First, let's talk about the refresh. To manage the refreshing, there is a timer that tells the controller to send another refresh operation. The SDRAM requires 8,192 refresh commands to be sent every 64ms. That means you can either send a refresh command every 7.813µs or all 8,192 commands in a batch every 64ms. To provide a more uniform interface, this controller sends the refresh commands evenly spaced. This limits the maximum amount of time the controller will be busy doing refreshes. In some applications where you need very fast burst speeds, but have some known down time, performing burst refreshing can be better.
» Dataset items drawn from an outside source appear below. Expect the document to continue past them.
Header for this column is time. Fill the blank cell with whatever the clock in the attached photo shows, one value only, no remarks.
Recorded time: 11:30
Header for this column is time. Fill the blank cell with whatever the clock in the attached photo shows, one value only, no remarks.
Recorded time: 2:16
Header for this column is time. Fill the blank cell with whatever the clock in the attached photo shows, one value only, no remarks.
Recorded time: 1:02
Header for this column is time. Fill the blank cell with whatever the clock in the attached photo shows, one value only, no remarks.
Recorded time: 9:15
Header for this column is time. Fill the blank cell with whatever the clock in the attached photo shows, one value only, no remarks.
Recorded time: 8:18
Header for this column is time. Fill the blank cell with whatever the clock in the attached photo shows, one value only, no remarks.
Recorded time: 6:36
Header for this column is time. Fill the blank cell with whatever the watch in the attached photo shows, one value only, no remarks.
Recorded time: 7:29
When a read or write command is pending, the controller first checks to see if the row is open. If the requested row is already open, life is great, it simply reads or writes to the row. If the row isn't open then it first opens the row before performing the operation. The worst case is if there is already another row open. In this case the other row must be precharged, before the controller can open the new row and perform the operation.
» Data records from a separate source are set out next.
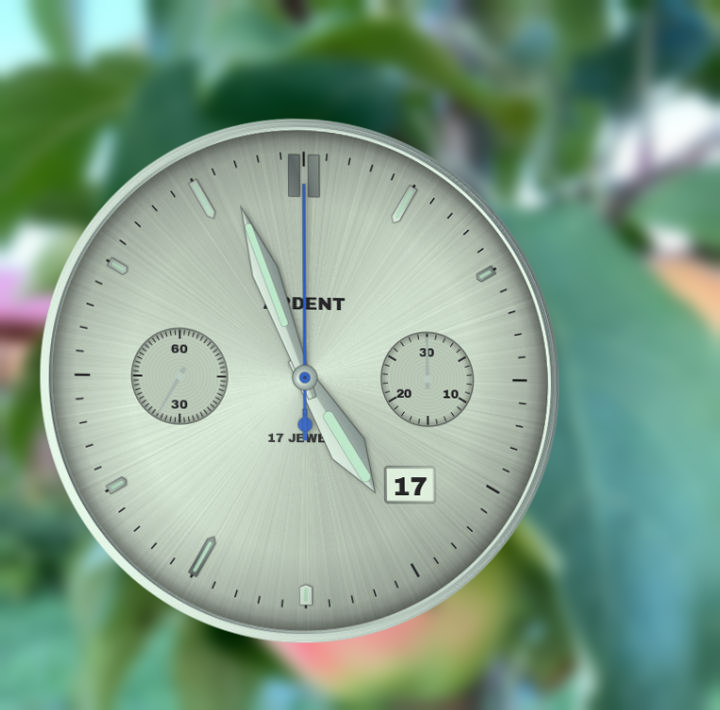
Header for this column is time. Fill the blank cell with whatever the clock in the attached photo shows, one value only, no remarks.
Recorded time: 4:56:35
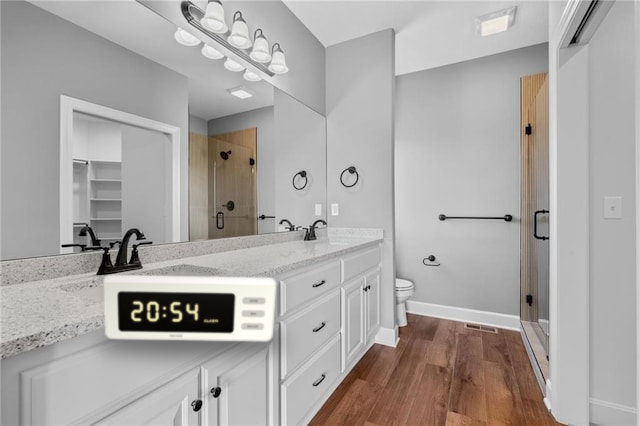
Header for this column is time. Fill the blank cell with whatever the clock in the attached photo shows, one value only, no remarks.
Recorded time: 20:54
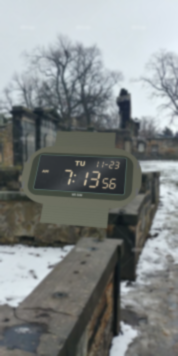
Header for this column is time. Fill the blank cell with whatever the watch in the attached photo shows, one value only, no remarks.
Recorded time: 7:13:56
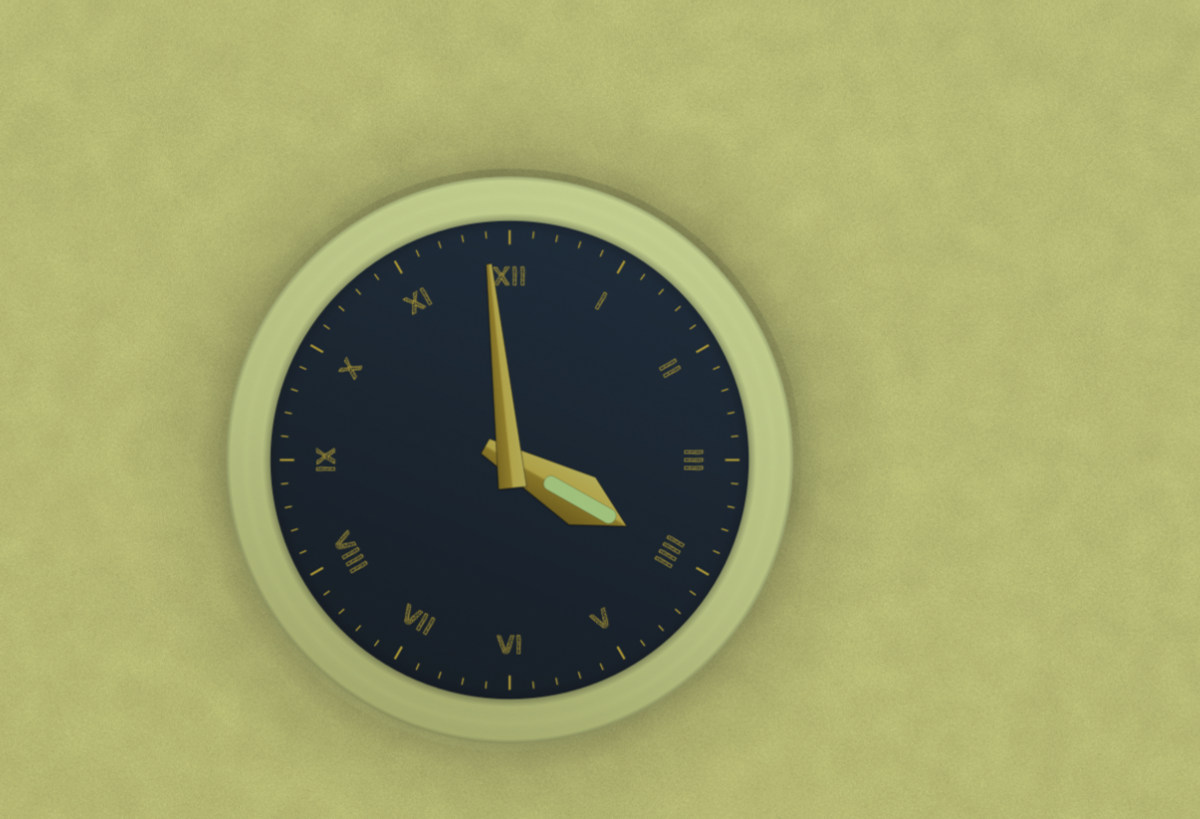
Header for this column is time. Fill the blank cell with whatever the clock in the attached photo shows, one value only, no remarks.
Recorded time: 3:59
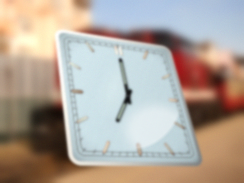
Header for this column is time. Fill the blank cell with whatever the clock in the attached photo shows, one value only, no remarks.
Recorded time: 7:00
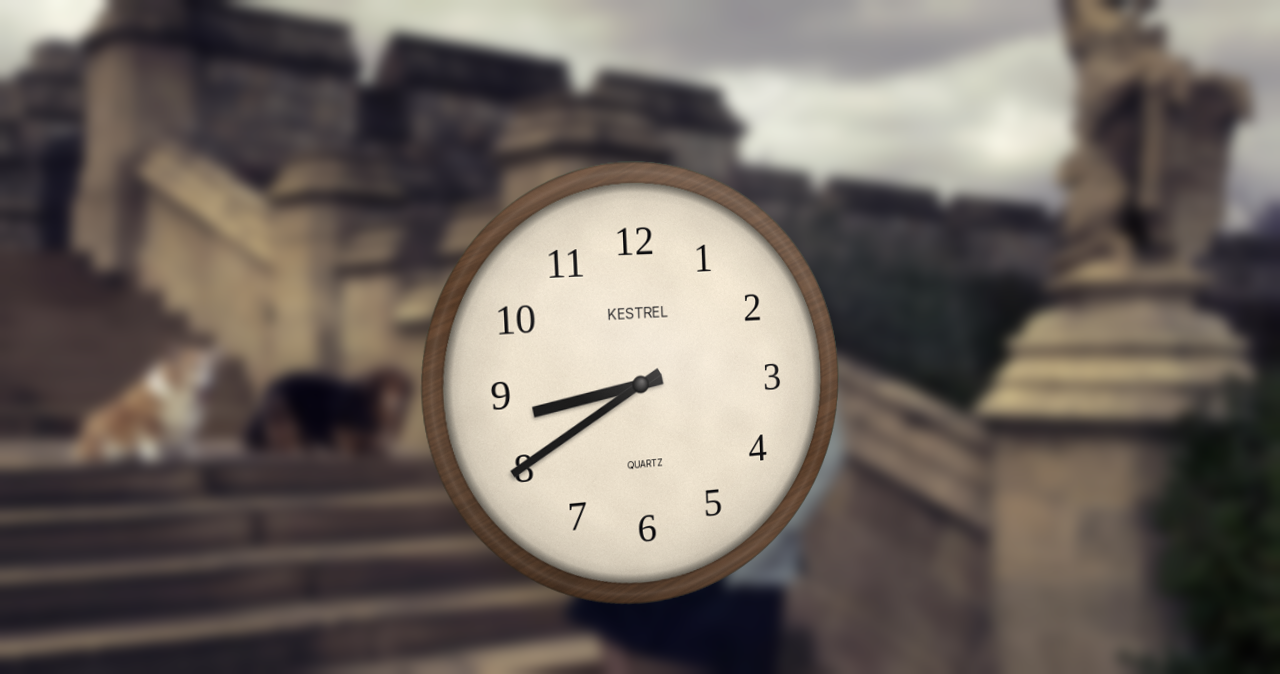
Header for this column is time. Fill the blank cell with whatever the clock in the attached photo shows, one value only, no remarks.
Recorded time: 8:40
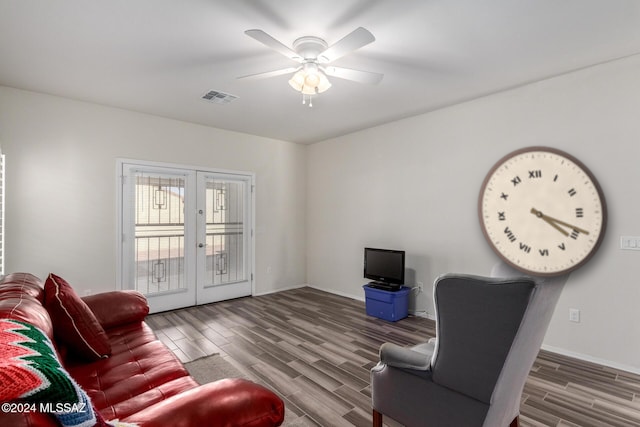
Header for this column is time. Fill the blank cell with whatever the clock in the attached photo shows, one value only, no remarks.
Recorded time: 4:19
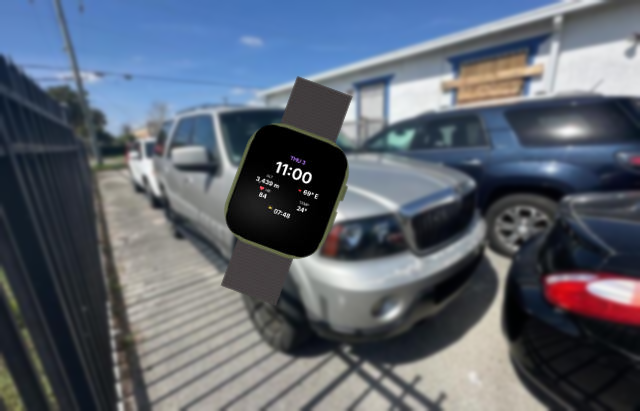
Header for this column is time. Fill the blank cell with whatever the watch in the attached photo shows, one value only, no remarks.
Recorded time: 11:00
Each of these operations has some number of cycles the SDRAM requires to complete (the reason for the WAIT state). These sometimes vary with the clock frequency (in other words, they have a set amount of real time). This controller assumes a clock rate of 100MHz. This is important for other reasons as well that will be discussed a little later. All of these delays and timing specifications can be found in the datasheet (many of them are on pages 27-28).
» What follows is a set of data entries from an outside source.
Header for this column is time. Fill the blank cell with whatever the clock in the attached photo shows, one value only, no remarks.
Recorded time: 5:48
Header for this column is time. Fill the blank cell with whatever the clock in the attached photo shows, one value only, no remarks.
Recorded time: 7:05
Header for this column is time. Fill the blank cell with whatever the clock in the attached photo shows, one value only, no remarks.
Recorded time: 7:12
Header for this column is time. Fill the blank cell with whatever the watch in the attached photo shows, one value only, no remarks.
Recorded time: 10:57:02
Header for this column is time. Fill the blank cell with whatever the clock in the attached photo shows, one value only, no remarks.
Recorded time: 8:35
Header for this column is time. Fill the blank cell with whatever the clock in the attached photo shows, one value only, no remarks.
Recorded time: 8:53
This mostly sums up how the controller works. If you want an even deeper understanding, you need to take a look at the rest of the code in the controller as well as the SDRAM datasheet.

However, there is some advanced voodoo magic going on in the controller code that is worth mentioning.

Dealing with the hardware

There are a few sections of code in the controller that you probably haven't seen code like before unless you have done a lot of FPGA programming. This code is required simply because the SDRAM is an external chip and we are talking to it at a decently high clock speed.

First let's take a look at the code that is responsible for outputting the clock.

66// This is used to drive the SDRAM clock
67ODDR2 #(
69 .INIT(1'b0),
71) ODDR2_inst (
72 .Q(sdram_clk_ddr), // 1-bit DDR output data
73 .C0(clk), // 1-bit clock input
74 .C1(~clk), // 1-bit clock input
75 .CE(1'b1), // 1-bit clock enable input
76 .D0(1'b0), // 1-bit data input (associated with C0)
77 .D1(1'b1), // 1-bit data input (associated with C1)
78 .R(1'b0), // 1-bit reset input
79 .S(1'b0) // 1-bit set input

This is the instantiation of a ODDR2 module. If you look the project files, you will notice there is no ODDR2.v file. This is because this isn't really a module, but rather an FPGA primitive. ODDR2 or Output Double Data Rate 2, is a primitive that is generally used to output data on both the rising and falling edges of the clock (hence, double data rate). However, in this case we are using the ODDR2 to simply output our clock signal. You can't output the clock signal directly due to how the FPGA is structured internally. So instead, you can use the ODDR with the data pins wired to 0 or 1.

When C0 has a rising edge, D0 is output until C1 has a rising edge. At that point D1 is output. Notice that in our case C1 is actually just the clock inverted. That means D0 is output when the clock rises and D1 is output when the clock falls.

You may be thinking now "Ok... but if D0 is output when the clock rises, shouldn't D0 be 1 and D1 be 0"? Very good my young padawan. That is exactly right if you wanted to output to be the same as the clock. However, we don't want this. We want the output clock to be our clock inverted!

Why the *&^$# would we want the clock to be inverted? Wouldn't that mean that the SDRAM would read it's inputs and change it's outputs on our falling edge? Oh wait... that's exactly what we want! We want this because that gives both devices half a clock cycle for their output to become stable before the other device. This all has to do with satisfying setup and hold times of both devices. If you don't know what the means, check out the FPGA Timing Tutorial.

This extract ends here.